Comment: Re:Make him run the Marathon (Score 3, Interesting) 773

by vistapwns (#43501437) Attached to: Police Capture Second Marathon Bombing Suspect in Watertown, Mass.
I know you will probably not give a damn what I think, but I think you see things too black and white. I think the US hates all these SOBs, but we can't be against every single asshole on the planet or we'd have no friends and would definitely lose the fight for the soul of the planet. We have to be 'friends' with some of them, which means, we are friends with them so long as they help us against people we judge to be worse, and that worse could be something the Berkley brigade would call greedy like financial help, but without a strong financial position the US and thus freedom parishes. So we have to make shitty calls all the time, I think (or hope) it's for a ultimately greater good, and one day the world will be democratized and all these stupid fucking dictator will be waiting tables and not bothering anyone (or even better, hung at war tribunals), but who knows. Without omniscience we can only make the best shit call we can out of nothing but shit calls. Just my opinion, take it for what it's worth. Oh btw, we didn't flee Vietnam, not the US anyway, after stabilizing the situation, and setting up South Vietnam to defend itself, the democrats in the US congress (which had a super majority that was too much for even a presidential veto) decided to abruptly cancel funding for South Vietnam, causing their military to collapse against the North's war machine. Now you may consider the democrats to be the US, but I assure you I think quite the opposite.

Comment: Is it in theory possible to get dinosaur DNA? (Score 4, Interesting) 208

by vistapwns (#42680839) Attached to: Interviews: Ask What You Will of Paleontologist Jack Horner
Assuming you had some great technology that could collect it, is there any possible source of dinosaur DNA that would allow a more or less complete rebuild of a dinosaur (again assuming great futuristic technology that can accomplish this - think nanobots and strong AI)? Or is all dinosaur DNA forever gone? Or is it an undecided question?

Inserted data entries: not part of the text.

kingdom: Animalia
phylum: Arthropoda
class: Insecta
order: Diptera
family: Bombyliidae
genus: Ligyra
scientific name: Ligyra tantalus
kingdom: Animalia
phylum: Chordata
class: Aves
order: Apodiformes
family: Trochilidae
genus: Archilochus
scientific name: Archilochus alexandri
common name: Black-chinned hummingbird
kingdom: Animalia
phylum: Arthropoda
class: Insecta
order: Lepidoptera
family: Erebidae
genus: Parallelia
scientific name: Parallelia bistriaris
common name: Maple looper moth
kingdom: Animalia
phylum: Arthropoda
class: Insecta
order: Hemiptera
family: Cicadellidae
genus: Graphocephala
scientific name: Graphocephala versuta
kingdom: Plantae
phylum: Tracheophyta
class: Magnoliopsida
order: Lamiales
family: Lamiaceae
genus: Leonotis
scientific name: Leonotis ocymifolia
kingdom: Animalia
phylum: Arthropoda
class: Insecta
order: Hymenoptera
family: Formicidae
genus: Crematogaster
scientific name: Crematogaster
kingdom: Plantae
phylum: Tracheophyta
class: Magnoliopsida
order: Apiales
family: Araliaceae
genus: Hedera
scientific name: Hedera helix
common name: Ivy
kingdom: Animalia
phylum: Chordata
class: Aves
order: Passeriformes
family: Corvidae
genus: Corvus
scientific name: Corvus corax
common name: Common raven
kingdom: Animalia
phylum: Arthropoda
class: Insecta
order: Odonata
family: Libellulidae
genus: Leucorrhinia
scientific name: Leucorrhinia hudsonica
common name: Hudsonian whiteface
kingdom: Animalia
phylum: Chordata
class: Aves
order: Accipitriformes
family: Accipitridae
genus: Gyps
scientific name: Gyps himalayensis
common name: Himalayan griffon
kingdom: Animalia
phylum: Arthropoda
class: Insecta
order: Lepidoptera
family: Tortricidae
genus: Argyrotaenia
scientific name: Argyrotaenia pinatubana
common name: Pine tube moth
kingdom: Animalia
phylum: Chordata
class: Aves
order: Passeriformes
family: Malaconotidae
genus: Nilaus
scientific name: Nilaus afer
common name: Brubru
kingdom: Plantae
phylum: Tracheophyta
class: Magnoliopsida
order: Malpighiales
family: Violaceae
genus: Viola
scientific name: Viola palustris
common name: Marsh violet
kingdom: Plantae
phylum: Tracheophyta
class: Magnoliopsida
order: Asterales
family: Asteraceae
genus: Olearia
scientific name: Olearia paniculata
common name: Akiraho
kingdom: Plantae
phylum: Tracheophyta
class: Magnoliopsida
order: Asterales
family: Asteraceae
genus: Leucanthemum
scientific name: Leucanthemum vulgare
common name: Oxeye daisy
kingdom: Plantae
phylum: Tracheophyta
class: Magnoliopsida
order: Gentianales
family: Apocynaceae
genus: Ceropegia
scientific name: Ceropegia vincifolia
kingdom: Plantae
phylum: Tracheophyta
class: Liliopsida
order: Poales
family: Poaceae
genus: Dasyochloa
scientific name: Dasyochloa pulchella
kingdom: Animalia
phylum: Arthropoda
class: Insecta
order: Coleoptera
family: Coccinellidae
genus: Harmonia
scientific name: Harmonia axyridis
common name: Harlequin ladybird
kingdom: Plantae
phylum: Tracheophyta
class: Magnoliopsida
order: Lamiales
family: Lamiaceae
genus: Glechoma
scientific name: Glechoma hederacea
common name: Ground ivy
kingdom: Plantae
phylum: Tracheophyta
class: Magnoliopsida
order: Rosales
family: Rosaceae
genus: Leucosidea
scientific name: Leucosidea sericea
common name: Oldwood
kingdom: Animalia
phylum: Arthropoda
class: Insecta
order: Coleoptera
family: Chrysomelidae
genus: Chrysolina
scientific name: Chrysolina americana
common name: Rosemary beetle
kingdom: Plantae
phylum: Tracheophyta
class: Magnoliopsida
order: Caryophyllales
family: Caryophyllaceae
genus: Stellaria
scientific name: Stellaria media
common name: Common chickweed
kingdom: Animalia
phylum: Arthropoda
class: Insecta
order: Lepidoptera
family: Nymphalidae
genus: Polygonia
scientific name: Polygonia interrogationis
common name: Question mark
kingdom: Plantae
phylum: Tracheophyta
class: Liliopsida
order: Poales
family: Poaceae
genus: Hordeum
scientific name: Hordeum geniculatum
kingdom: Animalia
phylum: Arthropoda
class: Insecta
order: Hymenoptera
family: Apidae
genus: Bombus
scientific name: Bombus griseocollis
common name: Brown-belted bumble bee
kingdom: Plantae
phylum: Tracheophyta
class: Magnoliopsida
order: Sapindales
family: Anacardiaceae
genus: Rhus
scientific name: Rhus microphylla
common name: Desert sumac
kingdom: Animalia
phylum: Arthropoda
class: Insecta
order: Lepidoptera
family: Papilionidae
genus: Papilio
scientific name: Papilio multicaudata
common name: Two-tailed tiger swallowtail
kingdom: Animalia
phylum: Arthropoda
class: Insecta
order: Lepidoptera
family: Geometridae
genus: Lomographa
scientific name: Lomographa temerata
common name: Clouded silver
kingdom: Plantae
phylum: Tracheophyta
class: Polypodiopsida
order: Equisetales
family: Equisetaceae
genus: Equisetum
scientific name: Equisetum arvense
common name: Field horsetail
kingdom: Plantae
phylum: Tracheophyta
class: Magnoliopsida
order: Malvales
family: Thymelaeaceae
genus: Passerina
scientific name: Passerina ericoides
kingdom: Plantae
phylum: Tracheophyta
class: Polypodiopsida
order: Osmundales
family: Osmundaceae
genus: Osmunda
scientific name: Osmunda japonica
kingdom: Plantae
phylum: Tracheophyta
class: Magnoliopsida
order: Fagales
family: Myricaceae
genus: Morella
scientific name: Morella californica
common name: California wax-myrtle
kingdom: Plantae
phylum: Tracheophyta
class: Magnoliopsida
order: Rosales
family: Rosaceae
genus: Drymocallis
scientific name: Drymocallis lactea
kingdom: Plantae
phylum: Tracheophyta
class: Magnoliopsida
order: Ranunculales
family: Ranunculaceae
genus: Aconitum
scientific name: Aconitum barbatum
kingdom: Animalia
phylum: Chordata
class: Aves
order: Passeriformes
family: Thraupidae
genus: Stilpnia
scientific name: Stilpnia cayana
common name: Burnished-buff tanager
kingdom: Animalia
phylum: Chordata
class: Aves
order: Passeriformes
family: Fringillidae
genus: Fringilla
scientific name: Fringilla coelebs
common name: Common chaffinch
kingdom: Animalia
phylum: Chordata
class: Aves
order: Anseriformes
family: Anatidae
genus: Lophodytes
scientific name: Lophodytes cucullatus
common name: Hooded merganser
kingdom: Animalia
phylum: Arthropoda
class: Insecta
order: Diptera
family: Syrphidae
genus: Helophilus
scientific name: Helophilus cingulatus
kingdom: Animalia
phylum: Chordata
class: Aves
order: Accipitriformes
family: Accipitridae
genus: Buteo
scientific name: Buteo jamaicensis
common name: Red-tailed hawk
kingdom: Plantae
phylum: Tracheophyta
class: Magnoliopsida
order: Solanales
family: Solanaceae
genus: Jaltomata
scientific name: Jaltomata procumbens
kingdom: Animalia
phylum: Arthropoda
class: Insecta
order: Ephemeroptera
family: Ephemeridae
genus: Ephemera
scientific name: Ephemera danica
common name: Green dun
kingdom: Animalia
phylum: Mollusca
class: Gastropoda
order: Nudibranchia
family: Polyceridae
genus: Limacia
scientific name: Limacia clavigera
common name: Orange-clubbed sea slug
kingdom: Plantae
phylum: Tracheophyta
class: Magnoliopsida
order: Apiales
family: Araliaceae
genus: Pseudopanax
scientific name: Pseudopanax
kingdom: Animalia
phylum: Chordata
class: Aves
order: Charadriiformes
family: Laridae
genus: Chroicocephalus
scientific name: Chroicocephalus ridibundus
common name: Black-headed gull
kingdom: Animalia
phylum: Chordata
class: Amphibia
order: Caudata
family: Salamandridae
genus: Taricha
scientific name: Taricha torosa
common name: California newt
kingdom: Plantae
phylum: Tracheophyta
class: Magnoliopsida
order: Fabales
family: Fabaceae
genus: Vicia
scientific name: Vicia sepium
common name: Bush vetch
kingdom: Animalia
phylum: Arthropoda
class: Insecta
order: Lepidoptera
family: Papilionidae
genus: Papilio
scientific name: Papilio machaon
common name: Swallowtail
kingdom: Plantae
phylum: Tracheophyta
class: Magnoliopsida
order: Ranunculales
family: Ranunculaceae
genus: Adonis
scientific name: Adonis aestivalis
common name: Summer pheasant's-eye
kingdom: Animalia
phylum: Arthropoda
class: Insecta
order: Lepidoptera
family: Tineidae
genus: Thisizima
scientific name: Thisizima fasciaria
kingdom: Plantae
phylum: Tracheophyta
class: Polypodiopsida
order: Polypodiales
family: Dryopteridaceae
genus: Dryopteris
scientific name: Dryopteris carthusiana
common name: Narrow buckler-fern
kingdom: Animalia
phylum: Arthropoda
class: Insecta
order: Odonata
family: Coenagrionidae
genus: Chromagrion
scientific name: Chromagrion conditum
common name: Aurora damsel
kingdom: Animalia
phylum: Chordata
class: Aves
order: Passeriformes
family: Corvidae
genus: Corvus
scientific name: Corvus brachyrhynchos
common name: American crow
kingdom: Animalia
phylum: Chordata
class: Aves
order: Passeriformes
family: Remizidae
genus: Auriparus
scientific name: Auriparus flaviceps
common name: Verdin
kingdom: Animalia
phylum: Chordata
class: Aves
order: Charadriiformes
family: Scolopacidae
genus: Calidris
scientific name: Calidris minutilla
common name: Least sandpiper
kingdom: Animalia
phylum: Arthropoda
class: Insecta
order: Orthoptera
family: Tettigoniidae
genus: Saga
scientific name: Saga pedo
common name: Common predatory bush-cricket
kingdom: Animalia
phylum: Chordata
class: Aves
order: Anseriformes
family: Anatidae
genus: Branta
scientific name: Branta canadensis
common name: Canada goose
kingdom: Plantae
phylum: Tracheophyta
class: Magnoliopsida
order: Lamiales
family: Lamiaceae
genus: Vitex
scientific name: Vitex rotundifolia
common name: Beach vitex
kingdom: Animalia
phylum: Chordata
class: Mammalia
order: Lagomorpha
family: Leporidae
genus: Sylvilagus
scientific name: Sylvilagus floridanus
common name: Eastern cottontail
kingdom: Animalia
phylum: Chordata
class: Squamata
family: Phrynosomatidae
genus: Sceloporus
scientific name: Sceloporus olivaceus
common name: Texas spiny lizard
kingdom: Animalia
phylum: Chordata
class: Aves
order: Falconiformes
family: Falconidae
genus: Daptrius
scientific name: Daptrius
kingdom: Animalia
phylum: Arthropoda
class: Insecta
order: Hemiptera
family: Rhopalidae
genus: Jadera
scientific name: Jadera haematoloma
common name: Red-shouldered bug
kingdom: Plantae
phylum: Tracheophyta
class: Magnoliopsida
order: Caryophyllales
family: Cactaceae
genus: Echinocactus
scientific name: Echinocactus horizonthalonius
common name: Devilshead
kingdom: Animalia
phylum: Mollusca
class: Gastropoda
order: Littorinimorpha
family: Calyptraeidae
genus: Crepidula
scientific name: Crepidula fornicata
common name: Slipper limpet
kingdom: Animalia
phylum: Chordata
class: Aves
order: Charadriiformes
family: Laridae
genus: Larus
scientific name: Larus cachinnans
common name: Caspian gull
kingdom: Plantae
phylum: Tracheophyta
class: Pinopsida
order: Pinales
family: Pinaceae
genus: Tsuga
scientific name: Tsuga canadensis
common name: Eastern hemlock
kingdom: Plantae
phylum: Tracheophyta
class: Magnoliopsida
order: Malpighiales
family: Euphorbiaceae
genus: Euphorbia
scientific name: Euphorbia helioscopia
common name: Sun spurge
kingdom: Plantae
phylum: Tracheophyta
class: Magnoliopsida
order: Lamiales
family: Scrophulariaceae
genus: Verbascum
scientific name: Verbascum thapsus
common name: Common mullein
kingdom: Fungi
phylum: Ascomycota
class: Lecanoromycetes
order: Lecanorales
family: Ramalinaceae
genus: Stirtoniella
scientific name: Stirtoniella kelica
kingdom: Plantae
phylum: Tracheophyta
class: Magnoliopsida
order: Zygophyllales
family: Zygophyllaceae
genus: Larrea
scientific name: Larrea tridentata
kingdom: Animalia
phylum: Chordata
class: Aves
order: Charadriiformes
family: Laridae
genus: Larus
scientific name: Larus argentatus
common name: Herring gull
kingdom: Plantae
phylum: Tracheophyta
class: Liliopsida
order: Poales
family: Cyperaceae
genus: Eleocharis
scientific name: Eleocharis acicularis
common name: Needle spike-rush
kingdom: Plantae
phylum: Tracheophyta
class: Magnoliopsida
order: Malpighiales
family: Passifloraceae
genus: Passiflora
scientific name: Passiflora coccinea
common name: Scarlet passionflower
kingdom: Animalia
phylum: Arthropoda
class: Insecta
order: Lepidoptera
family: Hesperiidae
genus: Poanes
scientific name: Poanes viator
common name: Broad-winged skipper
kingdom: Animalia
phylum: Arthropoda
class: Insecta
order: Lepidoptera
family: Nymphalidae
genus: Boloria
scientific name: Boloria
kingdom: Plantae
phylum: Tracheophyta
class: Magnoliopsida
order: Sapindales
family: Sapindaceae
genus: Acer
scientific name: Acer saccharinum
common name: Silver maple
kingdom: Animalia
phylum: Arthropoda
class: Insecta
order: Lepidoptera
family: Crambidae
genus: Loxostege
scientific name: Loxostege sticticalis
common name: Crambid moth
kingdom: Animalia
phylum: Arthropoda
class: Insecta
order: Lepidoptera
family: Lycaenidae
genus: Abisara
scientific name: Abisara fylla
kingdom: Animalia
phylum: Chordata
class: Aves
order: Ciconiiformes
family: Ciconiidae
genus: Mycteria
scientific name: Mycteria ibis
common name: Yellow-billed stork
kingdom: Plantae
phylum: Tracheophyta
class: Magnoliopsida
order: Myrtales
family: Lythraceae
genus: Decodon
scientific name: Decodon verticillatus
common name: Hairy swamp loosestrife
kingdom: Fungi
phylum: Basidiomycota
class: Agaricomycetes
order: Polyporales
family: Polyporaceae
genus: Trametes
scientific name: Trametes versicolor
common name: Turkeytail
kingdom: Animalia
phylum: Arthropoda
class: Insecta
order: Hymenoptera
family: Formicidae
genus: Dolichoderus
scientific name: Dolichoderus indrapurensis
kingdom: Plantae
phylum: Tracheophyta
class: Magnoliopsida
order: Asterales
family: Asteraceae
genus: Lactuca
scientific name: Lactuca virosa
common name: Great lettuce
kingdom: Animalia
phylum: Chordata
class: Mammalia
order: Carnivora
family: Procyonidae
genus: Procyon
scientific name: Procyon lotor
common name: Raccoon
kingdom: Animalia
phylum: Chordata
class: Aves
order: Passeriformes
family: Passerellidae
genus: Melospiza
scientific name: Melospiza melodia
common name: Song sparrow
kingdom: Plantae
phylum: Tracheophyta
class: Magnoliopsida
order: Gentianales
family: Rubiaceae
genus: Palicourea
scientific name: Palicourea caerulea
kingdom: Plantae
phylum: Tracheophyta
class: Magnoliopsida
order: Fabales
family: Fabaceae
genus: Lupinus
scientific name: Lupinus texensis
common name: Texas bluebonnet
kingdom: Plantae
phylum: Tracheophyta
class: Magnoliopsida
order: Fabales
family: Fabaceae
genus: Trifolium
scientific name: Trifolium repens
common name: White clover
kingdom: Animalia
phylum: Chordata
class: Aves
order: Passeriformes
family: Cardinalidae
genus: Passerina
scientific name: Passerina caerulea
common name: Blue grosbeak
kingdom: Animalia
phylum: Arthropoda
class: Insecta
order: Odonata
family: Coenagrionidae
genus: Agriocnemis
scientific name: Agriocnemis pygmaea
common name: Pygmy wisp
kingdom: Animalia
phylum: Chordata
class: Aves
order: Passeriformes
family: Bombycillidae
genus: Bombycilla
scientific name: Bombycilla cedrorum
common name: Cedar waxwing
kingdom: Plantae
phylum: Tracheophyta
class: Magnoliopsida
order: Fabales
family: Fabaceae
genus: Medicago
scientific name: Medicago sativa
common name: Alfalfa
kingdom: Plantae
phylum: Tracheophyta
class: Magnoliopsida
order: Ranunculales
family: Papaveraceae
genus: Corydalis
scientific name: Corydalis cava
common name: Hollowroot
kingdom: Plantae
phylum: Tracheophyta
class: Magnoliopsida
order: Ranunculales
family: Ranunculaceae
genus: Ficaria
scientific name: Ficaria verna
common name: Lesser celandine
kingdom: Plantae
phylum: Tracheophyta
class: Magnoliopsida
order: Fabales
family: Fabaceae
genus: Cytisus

Comment: inflation ok here? (Score 3, Interesting) 106

by vistapwns (#42568805) Attached to: Astronomers Discover a Group of Quasars 4 Billion Light Years Across
Curious question for you physicists or arm-chair physicists, does this have any implications for inflation? I've read here and there that inflation would be problematic if there were large structures in the universe, because nothing would have had time to propagate the distance in the time required to be compatible with inflation, so does this bump up against that limit or break it?